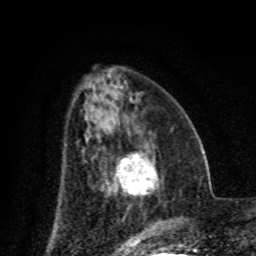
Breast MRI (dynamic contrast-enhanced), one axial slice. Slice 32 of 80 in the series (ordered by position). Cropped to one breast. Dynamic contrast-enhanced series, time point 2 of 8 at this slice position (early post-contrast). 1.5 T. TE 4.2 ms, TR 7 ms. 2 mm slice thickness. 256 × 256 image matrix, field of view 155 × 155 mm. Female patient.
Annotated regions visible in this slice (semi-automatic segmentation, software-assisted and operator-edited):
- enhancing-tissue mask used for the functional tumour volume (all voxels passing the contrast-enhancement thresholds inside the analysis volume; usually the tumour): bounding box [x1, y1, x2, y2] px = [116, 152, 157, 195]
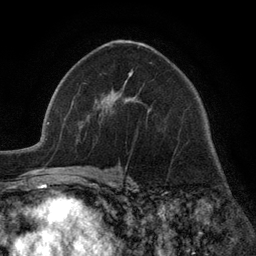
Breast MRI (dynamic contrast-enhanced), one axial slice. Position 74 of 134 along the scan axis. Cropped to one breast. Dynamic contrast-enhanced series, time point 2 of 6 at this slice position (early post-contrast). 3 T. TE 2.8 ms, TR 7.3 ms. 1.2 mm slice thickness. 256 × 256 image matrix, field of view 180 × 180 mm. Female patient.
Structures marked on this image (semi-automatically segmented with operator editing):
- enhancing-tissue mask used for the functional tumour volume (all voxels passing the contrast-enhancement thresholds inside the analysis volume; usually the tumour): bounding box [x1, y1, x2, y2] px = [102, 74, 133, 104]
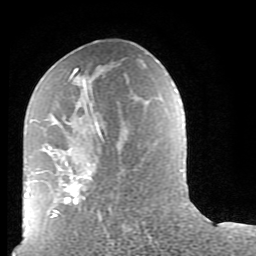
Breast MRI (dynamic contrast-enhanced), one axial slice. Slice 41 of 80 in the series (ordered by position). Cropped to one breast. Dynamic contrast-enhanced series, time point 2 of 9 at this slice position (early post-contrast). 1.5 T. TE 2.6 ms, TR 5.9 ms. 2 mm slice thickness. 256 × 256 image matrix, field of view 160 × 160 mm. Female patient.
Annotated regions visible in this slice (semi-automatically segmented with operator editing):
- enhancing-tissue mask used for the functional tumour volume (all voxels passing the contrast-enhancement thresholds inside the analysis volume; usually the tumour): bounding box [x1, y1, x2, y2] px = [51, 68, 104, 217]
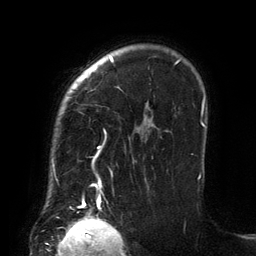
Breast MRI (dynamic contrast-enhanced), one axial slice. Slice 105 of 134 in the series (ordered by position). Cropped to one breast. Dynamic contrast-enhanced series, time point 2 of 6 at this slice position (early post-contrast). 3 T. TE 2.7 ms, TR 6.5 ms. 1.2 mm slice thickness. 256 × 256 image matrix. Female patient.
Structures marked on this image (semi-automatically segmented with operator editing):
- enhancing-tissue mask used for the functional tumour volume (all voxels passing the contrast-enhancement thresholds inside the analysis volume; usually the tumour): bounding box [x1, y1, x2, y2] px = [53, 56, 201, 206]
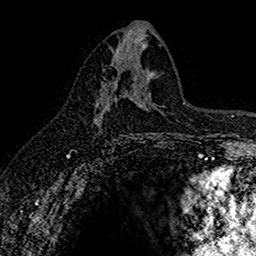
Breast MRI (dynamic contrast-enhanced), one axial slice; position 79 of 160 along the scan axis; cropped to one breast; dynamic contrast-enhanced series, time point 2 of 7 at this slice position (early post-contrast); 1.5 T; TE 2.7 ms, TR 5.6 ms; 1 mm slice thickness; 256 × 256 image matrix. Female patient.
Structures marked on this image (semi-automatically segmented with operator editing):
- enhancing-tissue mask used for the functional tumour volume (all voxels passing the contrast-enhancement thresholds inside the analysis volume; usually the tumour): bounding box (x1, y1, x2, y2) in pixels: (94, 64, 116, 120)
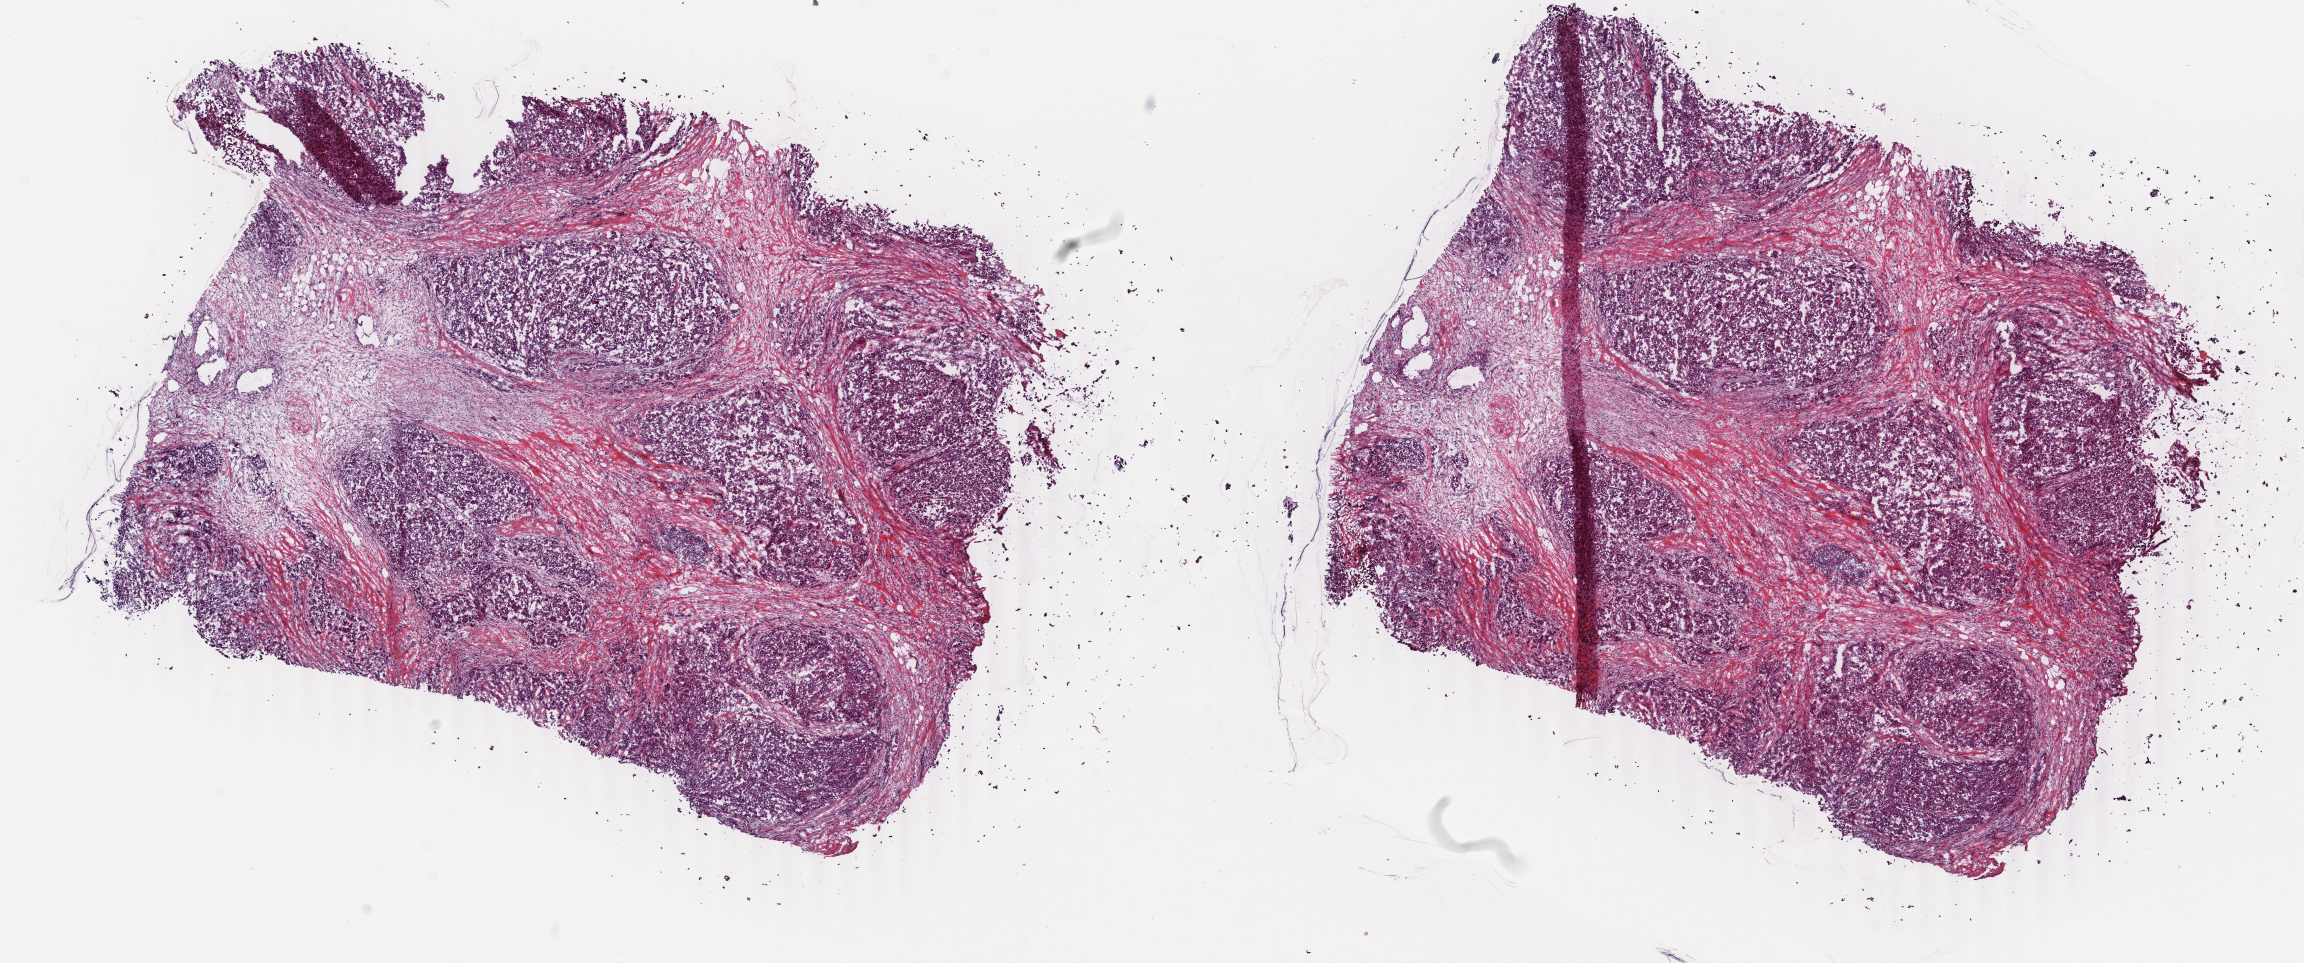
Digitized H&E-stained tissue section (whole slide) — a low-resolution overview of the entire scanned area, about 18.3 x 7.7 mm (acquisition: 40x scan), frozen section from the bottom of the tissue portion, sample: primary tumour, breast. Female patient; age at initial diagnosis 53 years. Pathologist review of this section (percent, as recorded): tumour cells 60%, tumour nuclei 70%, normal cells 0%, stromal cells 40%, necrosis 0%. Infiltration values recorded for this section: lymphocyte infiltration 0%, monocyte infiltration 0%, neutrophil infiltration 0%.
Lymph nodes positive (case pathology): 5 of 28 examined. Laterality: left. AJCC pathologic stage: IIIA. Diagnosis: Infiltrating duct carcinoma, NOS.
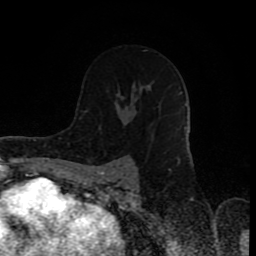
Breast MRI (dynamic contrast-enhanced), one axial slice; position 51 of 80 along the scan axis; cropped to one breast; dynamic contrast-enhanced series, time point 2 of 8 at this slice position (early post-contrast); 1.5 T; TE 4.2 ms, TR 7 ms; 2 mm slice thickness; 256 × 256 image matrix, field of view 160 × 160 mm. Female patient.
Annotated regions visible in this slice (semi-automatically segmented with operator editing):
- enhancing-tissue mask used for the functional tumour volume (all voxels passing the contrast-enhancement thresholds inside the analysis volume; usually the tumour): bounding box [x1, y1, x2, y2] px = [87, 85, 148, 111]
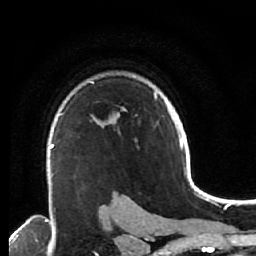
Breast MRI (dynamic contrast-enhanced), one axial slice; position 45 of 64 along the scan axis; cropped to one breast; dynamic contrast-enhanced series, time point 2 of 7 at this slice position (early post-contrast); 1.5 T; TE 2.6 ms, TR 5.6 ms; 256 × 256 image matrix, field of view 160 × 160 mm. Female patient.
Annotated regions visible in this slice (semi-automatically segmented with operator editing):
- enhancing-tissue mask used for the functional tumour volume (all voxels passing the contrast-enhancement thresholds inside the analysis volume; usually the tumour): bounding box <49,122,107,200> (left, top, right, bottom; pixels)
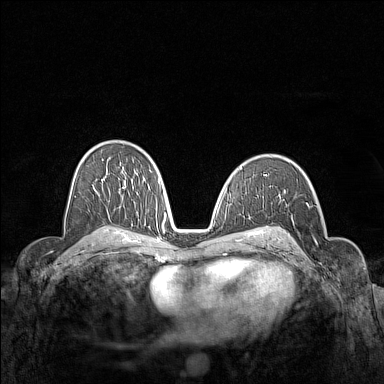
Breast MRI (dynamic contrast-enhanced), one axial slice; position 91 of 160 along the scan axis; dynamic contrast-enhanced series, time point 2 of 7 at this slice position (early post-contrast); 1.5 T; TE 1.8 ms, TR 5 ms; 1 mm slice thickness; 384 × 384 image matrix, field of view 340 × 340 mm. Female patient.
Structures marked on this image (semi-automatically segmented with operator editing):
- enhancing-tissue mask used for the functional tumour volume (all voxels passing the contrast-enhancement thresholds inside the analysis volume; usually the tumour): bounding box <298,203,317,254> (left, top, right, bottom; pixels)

WHAT TO DO:
Repeat each record as given. No picture belongs in the copy.

RESULT FOR THIS TASK:
Breast MRI (dynamic contrast-enhanced), one axial slice. Slice 32 of 80 in the series (ordered by position). Cropped to one breast. Dynamic contrast-enhanced series, time point 2 of 8 at this slice position (early post-contrast). 1.5 T. TE 4.2 ms, TR 7 ms. 2 mm slice thickness. 256 × 256 image matrix, field of view 155 × 155 mm. Female patient.
Annotated regions visible in this slice (semi-automatic segmentation, software-assisted and operator-edited):
- enhancing-tissue mask used for the functional tumour volume (all voxels passing the contrast-enhancement thresholds inside the analysis volume; usually the tumour): bounding box [x1, y1, x2, y2] px = [116, 152, 157, 195]
Breast MRI (dynamic contrast-enhanced), one axial slice. Position 74 of 134 along the scan axis. Cropped to one breast. Dynamic contrast-enhanced series, time point 2 of 6 at this slice position (early post-contrast). 3 T. TE 2.8 ms, TR 7.3 ms. 1.2 mm slice thickness. 256 × 256 image matrix, field of view 180 × 180 mm. Female patient.
Structures marked on this image (semi-automatically segmented with operator editing):
- enhancing-tissue mask used for the functional tumour volume (all voxels passing the contrast-enhancement thresholds inside the analysis volume; usually the tumour): bounding box [x1, y1, x2, y2] px = [102, 74, 133, 104]
Breast MRI (dynamic contrast-enhanced), one axial slice. Slice 41 of 80 in the series (ordered by position). Cropped to one breast. Dynamic contrast-enhanced series, time point 2 of 9 at this slice position (early post-contrast). 1.5 T. TE 2.6 ms, TR 5.9 ms. 2 mm slice thickness. 256 × 256 image matrix, field of view 160 × 160 mm. Female patient.
Annotated regions visible in this slice (semi-automatically segmented with operator editing):
- enhancing-tissue mask used for the functional tumour volume (all voxels passing the contrast-enhancement thresholds inside the analysis volume; usually the tumour): bounding box [x1, y1, x2, y2] px = [51, 68, 104, 217]
Breast MRI (dynamic contrast-enhanced), one axial slice. Slice 105 of 134 in the series (ordered by position). Cropped to one breast. Dynamic contrast-enhanced series, time point 2 of 6 at this slice position (early post-contrast). 3 T. TE 2.7 ms, TR 6.5 ms. 1.2 mm slice thickness. 256 × 256 image matrix. Female patient.
Structures marked on this image (semi-automatically segmented with operator editing):
- enhancing-tissue mask used for the functional tumour volume (all voxels passing the contrast-enhancement thresholds inside the analysis volume; usually the tumour): bounding box [x1, y1, x2, y2] px = [53, 56, 201, 206]
Breast MRI (dynamic contrast-enhanced), one axial slice; position 79 of 160 along the scan axis; cropped to one breast; dynamic contrast-enhanced series, time point 2 of 7 at this slice position (early post-contrast); 1.5 T; TE 2.7 ms, TR 5.6 ms; 1 mm slice thickness; 256 × 256 image matrix. Female patient.
Structures marked on this image (semi-automatically segmented with operator editing):
- enhancing-tissue mask used for the functional tumour volume (all voxels passing the contrast-enhancement thresholds inside the analysis volume; usually the tumour): bounding box (x1, y1, x2, y2) in pixels: (94, 64, 116, 120)
Digitized H&E-stained tissue section (whole slide) — a low-resolution overview of the entire scanned area, about 18.3 x 7.7 mm (acquisition: 40x scan), frozen section from the bottom of the tissue portion, sample: primary tumour, breast. Female patient; age at initial diagnosis 53 years. Pathologist review of this section (percent, as recorded): tumour cells 60%, tumour nuclei 70%, normal cells 0%, stromal cells 40%, necrosis 0%. Infiltration values recorded for this section: lymphocyte infiltration 0%, monocyte infiltration 0%, neutrophil infiltration 0%.
Lymph nodes positive (case pathology): 5 of 28 examined. Laterality: left. AJCC pathologic stage: IIIA. Diagnosis: Infiltrating duct carcinoma, NOS.
Breast MRI (dynamic contrast-enhanced), one axial slice; position 51 of 80 along the scan axis; cropped to one breast; dynamic contrast-enhanced series, time point 2 of 8 at this slice position (early post-contrast); 1.5 T; TE 4.2 ms, TR 7 ms; 2 mm slice thickness; 256 × 256 image matrix, field of view 160 × 160 mm. Female patient.
Annotated regions visible in this slice (semi-automatically segmented with operator editing):
- enhancing-tissue mask used for the functional tumour volume (all voxels passing the contrast-enhancement thresholds inside the analysis volume; usually the tumour): bounding box [x1, y1, x2, y2] px = [87, 85, 148, 111]
Breast MRI (dynamic contrast-enhanced), one axial slice; position 45 of 64 along the scan axis; cropped to one breast; dynamic contrast-enhanced series, time point 2 of 7 at this slice position (early post-contrast); 1.5 T; TE 2.6 ms, TR 5.6 ms; 256 × 256 image matrix, field of view 160 × 160 mm. Female patient.
Annotated regions visible in this slice (semi-automatically segmented with operator editing):
- enhancing-tissue mask used for the functional tumour volume (all voxels passing the contrast-enhancement thresholds inside the analysis volume; usually the tumour): bounding box <49,122,107,200> (left, top, right, bottom; pixels)
Breast MRI (dynamic contrast-enhanced), one axial slice; position 91 of 160 along the scan axis; dynamic contrast-enhanced series, time point 2 of 7 at this slice position (early post-contrast); 1.5 T; TE 1.8 ms, TR 5 ms; 1 mm slice thickness; 384 × 384 image matrix, field of view 340 × 340 mm. Female patient.
Structures marked on this image (semi-automatically segmented with operator editing):
- enhancing-tissue mask used for the functional tumour volume (all voxels passing the contrast-enhancement thresholds inside the analysis volume; usually the tumour): bounding box <298,203,317,254> (left, top, right, bottom; pixels)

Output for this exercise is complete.